[Records taken from a collection]
Start of Block

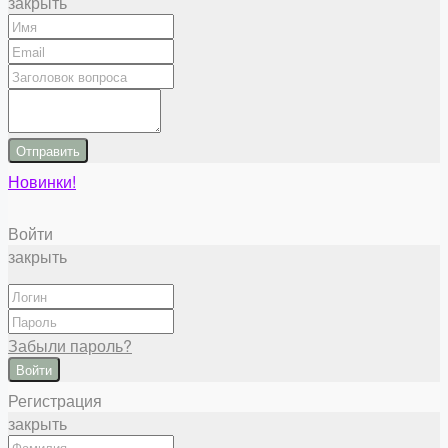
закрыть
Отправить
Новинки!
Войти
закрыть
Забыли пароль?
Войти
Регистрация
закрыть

End of Block
Start of Block

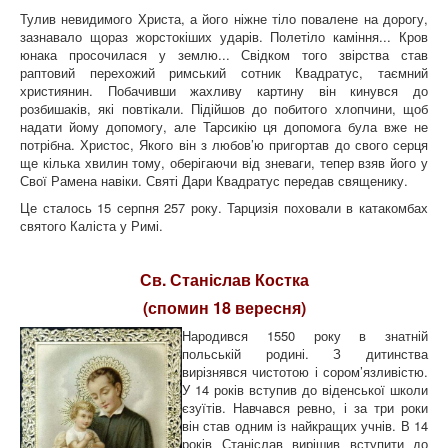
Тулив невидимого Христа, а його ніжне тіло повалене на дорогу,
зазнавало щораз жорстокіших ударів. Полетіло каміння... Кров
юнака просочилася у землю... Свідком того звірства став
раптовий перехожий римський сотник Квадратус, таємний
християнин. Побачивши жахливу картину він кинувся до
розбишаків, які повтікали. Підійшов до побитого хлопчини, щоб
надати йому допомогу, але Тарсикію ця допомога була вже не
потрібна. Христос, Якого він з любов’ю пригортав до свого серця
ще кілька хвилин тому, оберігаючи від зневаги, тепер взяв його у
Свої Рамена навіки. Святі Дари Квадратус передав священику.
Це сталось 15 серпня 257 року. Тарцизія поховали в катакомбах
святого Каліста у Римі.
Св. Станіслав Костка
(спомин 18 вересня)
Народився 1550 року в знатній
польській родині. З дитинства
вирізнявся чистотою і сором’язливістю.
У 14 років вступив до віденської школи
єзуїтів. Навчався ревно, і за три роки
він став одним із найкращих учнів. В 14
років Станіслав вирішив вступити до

End of Block

● INSTRUCTION
Render the lines of the records from the one containing "Тулив невидимого Христа, а" through the one containing "Це сталось 15", inclusive, as a JSON list of strings with one string per line. Leave out any blank lines.

● YOUR RESPONSE
[
  "Тулив невидимого Христа, а його ніжне тіло повалене на дорогу,",
  "зазнавало щораз жорстокіших ударів. Полетіло каміння... Кров",
  "юнака просочилася у землю... Свідком того звірства став",
  "раптовий перехожий римський сотник Квадратус, таємний",
  "християнин. Побачивши жахливу картину він кинувся до",
  "розбишаків, які повтікали. Підійшов до побитого хлопчини, щоб",
  "надати йому допомогу, але Тарсикію ця допомога була вже не",
  "потрібна. Христос, Якого він з любов’ю пригортав до свого серця",
  "ще кілька хвилин тому, оберігаючи від зневаги, тепер взяв його у",
  "Свої Рамена навіки. Святі Дари Квадратус передав священику.",
  "Це сталось 15 серпня 257 року. Тарцизія поховали в катакомбах"
]